Exploitation and Liberation: Chloe Ruthven’s Jungle Sisters
By Francis Churchill
The garment manufacturing industry has garnered a reputation for being an exploitative industry. Nonetheless, the Indian government is planning to train 500 million of the country’s rural poor to fill factory jobs in the country’s ever increasing manufacturing sector. Most of this work has been contracted out to private companies who profit from training factory staff.
Filmmaker Chloe Ruthven’s latest film, Jungle Sisters, follows her own sister, Orlanda, as she attempts to improve the working conditions of young rural factory-workers from within the system. The documentary was screened at the Frontline Club on Friday 17 July 2015, followed by a discussion with the filmmaker.
The film, Ruthven told the Frontline Club, was not intended to be an exposé of the working conditions in Indian garment factories.

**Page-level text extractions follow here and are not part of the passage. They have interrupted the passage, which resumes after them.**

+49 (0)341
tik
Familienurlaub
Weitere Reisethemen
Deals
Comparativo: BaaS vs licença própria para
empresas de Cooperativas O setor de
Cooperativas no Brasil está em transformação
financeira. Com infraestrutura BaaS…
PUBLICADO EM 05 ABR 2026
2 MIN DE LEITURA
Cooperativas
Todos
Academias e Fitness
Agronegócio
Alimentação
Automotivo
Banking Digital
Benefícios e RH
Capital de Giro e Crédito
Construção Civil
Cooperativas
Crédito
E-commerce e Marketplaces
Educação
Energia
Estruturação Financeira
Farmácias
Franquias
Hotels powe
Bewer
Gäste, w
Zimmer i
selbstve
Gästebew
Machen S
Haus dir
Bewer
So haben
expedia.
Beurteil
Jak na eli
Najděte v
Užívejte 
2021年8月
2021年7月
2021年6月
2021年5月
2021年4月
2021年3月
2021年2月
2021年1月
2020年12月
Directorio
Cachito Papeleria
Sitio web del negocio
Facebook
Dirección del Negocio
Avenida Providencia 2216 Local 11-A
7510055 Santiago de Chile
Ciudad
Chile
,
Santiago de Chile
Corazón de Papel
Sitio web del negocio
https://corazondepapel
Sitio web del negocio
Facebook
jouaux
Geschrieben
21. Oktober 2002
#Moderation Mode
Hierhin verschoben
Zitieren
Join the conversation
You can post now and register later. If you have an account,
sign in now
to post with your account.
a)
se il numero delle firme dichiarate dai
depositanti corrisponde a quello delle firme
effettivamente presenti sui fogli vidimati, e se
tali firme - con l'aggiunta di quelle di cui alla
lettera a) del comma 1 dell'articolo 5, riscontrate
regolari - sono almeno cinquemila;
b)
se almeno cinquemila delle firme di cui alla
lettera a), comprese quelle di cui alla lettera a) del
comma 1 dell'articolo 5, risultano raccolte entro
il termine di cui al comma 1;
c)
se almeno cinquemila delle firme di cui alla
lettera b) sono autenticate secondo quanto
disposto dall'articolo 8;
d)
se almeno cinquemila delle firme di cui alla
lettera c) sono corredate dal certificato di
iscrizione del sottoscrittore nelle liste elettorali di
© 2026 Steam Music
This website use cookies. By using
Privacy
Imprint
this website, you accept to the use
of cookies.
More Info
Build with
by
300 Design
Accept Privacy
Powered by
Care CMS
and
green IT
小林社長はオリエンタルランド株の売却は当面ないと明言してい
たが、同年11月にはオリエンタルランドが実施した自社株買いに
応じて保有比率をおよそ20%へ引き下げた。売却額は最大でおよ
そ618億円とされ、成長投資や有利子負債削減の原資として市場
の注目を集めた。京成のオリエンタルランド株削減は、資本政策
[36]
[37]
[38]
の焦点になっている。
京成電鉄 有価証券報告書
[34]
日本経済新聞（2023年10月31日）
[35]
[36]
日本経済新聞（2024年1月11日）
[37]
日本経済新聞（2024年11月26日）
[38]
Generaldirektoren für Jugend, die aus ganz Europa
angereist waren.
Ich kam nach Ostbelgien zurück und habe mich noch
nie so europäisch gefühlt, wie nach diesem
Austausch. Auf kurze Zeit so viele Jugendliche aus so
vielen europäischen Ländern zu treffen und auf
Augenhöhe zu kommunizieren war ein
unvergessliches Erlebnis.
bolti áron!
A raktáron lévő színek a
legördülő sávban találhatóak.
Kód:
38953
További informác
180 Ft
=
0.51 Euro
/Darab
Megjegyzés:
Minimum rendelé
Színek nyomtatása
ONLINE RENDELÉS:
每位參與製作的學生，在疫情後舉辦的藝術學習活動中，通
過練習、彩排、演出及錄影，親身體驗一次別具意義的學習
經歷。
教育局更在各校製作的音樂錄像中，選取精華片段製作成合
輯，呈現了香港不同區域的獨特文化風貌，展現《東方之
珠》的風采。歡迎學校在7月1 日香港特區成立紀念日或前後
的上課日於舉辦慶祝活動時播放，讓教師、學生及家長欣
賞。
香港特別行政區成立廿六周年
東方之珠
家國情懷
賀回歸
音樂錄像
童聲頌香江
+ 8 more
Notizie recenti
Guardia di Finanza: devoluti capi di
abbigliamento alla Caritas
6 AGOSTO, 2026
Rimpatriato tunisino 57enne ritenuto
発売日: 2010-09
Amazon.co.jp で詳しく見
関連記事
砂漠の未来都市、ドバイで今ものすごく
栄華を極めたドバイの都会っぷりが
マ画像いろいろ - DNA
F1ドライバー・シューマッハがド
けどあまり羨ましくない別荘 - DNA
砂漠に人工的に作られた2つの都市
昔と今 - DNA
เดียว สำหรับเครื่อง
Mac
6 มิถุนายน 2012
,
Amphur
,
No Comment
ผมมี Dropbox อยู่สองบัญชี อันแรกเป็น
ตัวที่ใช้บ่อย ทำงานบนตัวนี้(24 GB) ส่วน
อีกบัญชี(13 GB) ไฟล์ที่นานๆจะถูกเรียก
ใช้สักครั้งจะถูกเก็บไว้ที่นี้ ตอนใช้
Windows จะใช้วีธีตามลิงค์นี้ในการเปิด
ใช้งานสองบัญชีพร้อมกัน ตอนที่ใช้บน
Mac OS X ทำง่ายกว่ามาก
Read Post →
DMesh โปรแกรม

“I’m interested in exploring aspects of the West or my heritage… I’m not interested as a white Londoner to go and make films about Indian people, there are enough Indian filmmakers and there are enough people who can do that,” she said.
However the film still showed, with unfettered access, many exploitative practices of the Indian garment industry, including the unlawful detention of workers by the factory bosses and sweatshop conditions.
“I did feel it was quite exciting to have something that could potentially be used against these corporations,” said Ruthven. “But then it’s my sister’s job on the line.”
Ruthven followed the journey that many young rural women in India take to become a factory worker.
“Everywhere we went there were these recruiting organisations going into [rural] villages,” Ruthven said. As part of a government-funded initiative, private companies recruit and train mostly young women from impoverished rural parts of India and place them in jobs at garment factories.
“There would be very, very quiet villages and suddenly you’d have three different Jeeps all with loudspeakers from different organisations trying to get the young people into the training centres, into the cities. And it’s all government funded,” she said.
Many of these companies do not make any money unless the women they train stay in their city factory job for at least six months.
Ruthven’s sister Orlanda was in the employment of one of these organisations, and one of Ruthven’s main concerns was that Orlanda, despite her good intentions, was complicit in the exploitation of the workers.
“If you are only accepting payment after six months then what are you doing to keep these girls in? If they’re unhappy what are you going to do about it?,” said Ruthven. “[Are you] going to lose your money? Of course not. They’re a small organisation that needs to keep it. So, you know, the whole thing was so dark.”
Coming to terms with her sister’s role in this industry was an important theme through both Ruthven’s film and her conversation with the Frontline Club audience.
“There’s such a cultural difference between what I was finding really difficult to see and badgering [Orlanda] about, which I did do quite a lot, and what she would get quite upset about,” she said.
The film explored the nuances of the industry that were apparent to Orlanda, but not obvious to Ruthven as an outsider. It would not be enough to simply film and expose evidence of the mistreatment. Instead Orlanda needed to think about the bigger picture, and that often meant taking things slow.
“I would say to Orlanda, ‘Well look we’ve got it, it’s bonded labour, let’s take it straight to the factory.’ And her line was ‘No, because I’d get booted out within seconds and nothing will change. So I need to find a way of sticking with this so I can shift things, I can get their freedoms […] If we can persuade this particular factory, that’s the second biggest factory in India and then we can work with other factories’.”
Patriarchy and culture played as much a part in the exploitation of female workers as the drive for profits. During one particular scene, Ruthven spoke to a security guard responsible for enforcing a curfew on the female factory workers. The guard explained his desire to protect the women from the real dangers of the city.
“When you hear the security man talking about [the women] as his daughters,” Ruthven said, “in one way part of me is horrified, and part of me quite loves him for it.” This patriarchy is a self-perpetuating problem that, in the film, Orlanda attempts to address.
Another grey area that Ruthven explores in her film is the potential for liberation that factory work can bring to rural women. “When you see two bright, really gorgeous girls like Bhanu and Bhutu [two of the films main protagonists], I wanted more than anything for them to get the hell out of the village,” said Ruthven.
“I found Bhutu’s mother really irritatingly oppressive… I just wanted [Bhutu] to have the same opportunities that young Indian boys would have.”
Ruthven was unsure as to whether the growth of the manufacturing sector in India will prove to be a liberating force for young rural women. “It’s an ongoing fight that [Orlanda] has with her bosses.”
However, Ruthven also wanted to bring the problem home with her film. “I only make work to show [in the UK]. I mean in a way I feel that my beef is with what we do, and with what I do.”
This form of exploitation does not just exist in the garment industry, Ruthven explained. “Every aspect of our life is like this, so either we’re throwing out the whole thing or we’re partaking in it,” she said.